The other day I was explaining Buddhism to my four year old child. It was a follow up discussion to a visit to a local Buddhist monastery. I said “Buddha means awake. Buddhists believe that we are still sleeping even when we wake up in the morning. Buddhists also believe it is actually possible to be awake fully. They call someone who wakes up like that a Buddha.”
My daughter said “I don’t believe in that. I believe in God.”
I chose not to say you could possibly believe both. Instead I said “I guess you’re not a Buddhist then,” with what I hope was absolutely no hint of my own preference in the matter.
Then I mentioned something I’d been wanting to express for a while, “I don’t really believe in God myself.

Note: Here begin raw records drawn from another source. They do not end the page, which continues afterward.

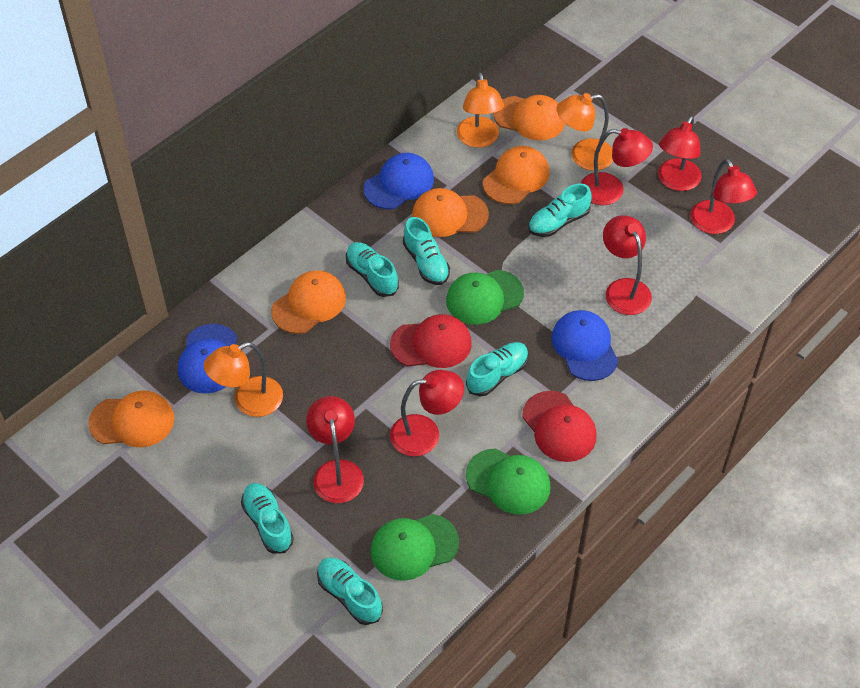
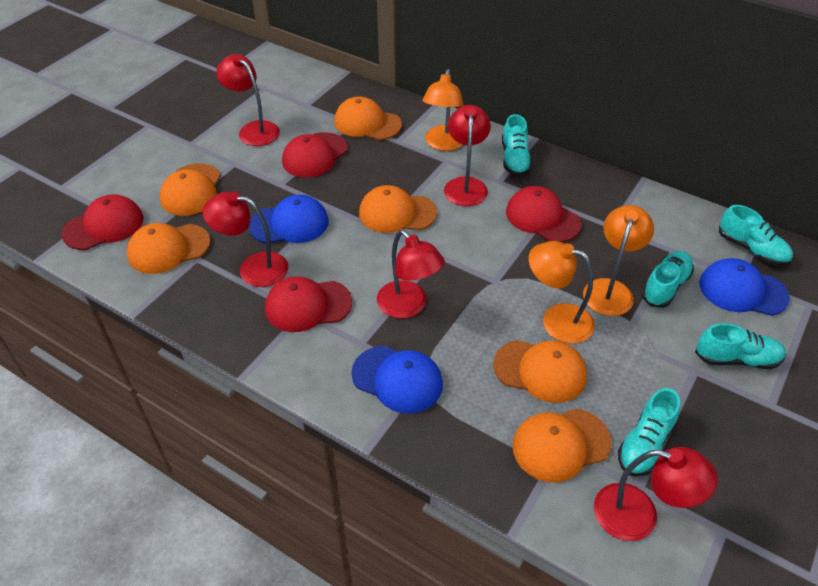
green cap: [371,514,459,581] [446,270,524,324] [466,448,551,515] = 3 -> none = 0
orange cap: [88,390,174,447] [271,270,346,334] [412,188,489,237] [483,146,549,204] [493,95,565,140] = 5 -> [127,223,210,274] [159,163,221,216] [334,97,402,140] [359,185,437,233] [493,340,587,403] [512,409,612,483] = 6
red cap: [390,314,472,368] [522,391,597,462] = 2 -> [62,194,143,250] [265,276,352,332] [282,132,348,178] [506,186,582,242] = 4
red lamp: [306,396,364,503] [390,370,464,456] [580,128,653,205] [603,215,652,315] [658,116,702,191] [690,159,757,234] = 6 -> [202,192,289,287] [216,54,280,146] [377,230,445,318] [444,105,491,206] [594,447,718,541] = 5
turquoise shoe: [241,483,294,554] [317,558,383,625] [346,242,399,297] [403,217,450,285] [466,342,529,396] [528,184,591,237] = 6 -> [502,114,532,176] [618,388,680,476] [642,251,694,308] [695,323,786,369] [719,205,793,266] = 5

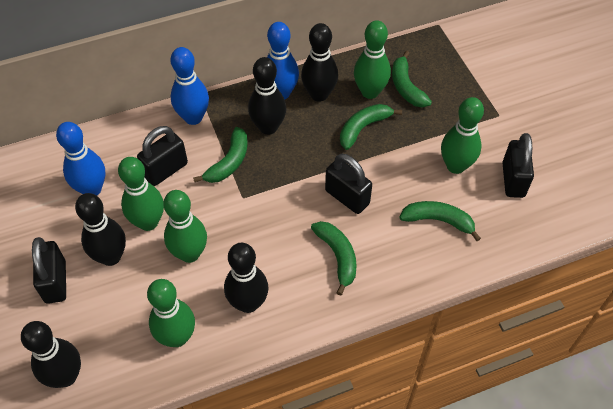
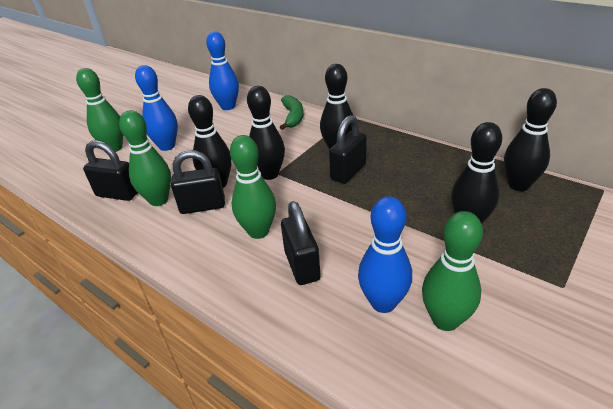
green banana: [193,127,248,183] [311,221,357,296] [340,104,402,150] [392,51,432,107] [399,201,481,241] = 5 -> [280,95,303,130] = 1
green bowling pin: [118,157,164,231] [147,279,195,347] [163,190,207,263] [354,20,391,99] [441,97,484,174] = 5 -> [76,68,123,152] [119,110,171,206] [230,135,276,239] [422,211,483,331] = 4

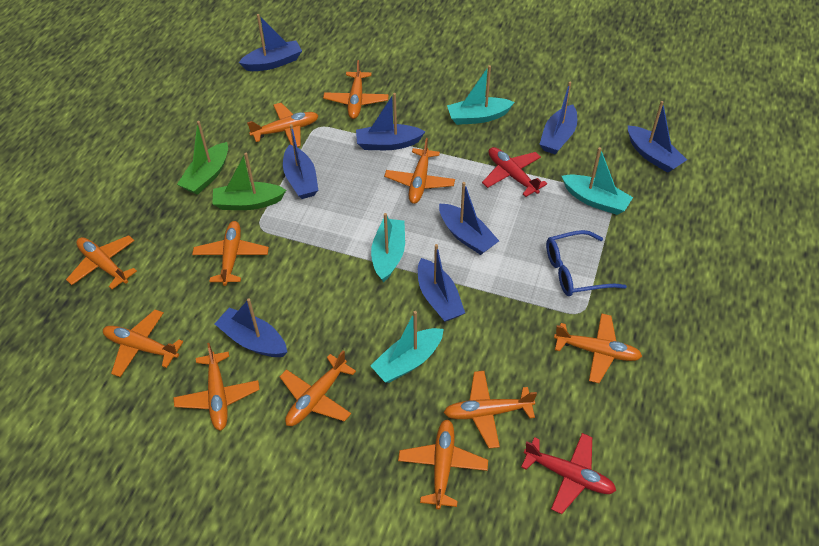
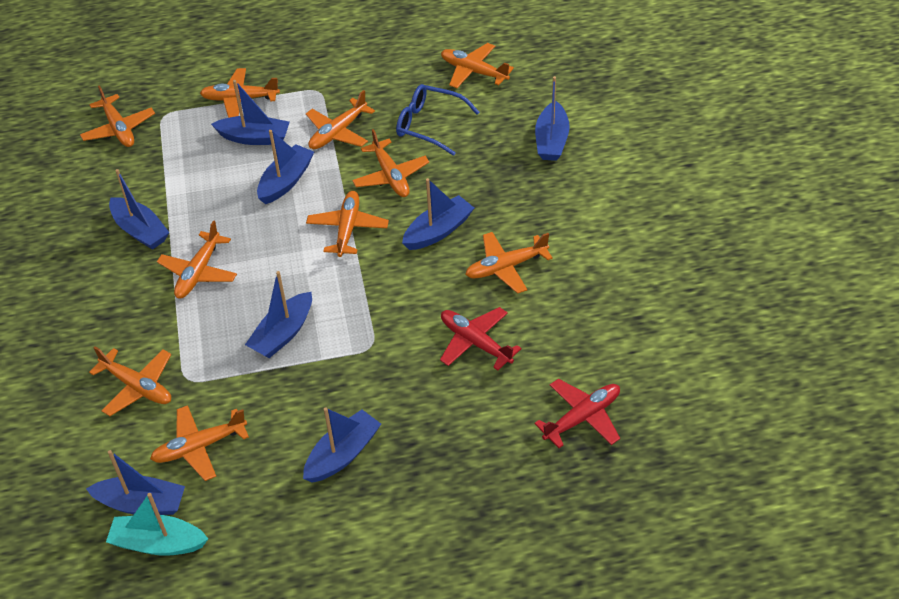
green boat: [177,121,228,195] [212,153,286,210] = 2 -> none = 0
orange plane: [66,235,137,289] [103,309,183,377] [173,343,260,431] [192,221,269,286] [247,103,319,147] [279,350,356,426] [323,60,389,119] [384,138,455,204] [398,419,488,509] [443,371,537,449] [554,313,642,383] = 11 -> [80,85,155,147] [89,346,171,416] [150,405,249,481] [157,220,237,298] [200,68,280,118] [306,90,375,149] [306,191,389,257] [352,129,429,197] [441,43,514,88] [465,232,553,294] = 10
turquoise boat: [370,311,443,383] [371,213,405,282] [447,65,514,125] [562,147,633,215] = 4 -> [106,493,208,556] = 1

At least I don’t believe God is a person that we can talk to or anything like that.”
I’m not exactly sure if that’s how I expressed myself. I was quite nervous actually. My partner and I have been discussing the need to have this conversation soon. We don’t want my daughter to be shocked by my beliefs. We both feel she ought to know why I don’t go to church with her and her mum. We both feel she needs to know the pastor is not the God-expert dispensing God-facts which her Dad should learn.
But she’s four; She doesn’t need to divide the world into the arguments of adults. The last thing she needs is the idea of God as a way of being right or wrong in a contest with others.

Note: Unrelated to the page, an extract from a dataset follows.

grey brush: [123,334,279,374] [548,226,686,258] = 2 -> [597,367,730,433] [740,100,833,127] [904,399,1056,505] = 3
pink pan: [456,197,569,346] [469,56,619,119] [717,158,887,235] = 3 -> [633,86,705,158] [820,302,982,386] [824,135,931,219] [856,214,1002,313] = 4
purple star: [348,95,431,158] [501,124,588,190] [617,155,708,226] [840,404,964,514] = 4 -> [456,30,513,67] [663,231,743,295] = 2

My daughter looked at me with eyes that were full of figuring out and said “But God is everywhere.”
I don’t want to fight a theological statement like that from my child. I blew her a kiss and reached out my arms. We started a swinging hug. All kids are whirling dervishes.
I just recalled to her the nice Buddhist we met and then I recalled to her her awesome Christian Godmother. Tickle torturing her collapsing form I pointed out that a person could be a nice person whether or not they were a Buddhist. I think she agreed amongst her squeals.
That night I helped her say her prayers because she asked me to.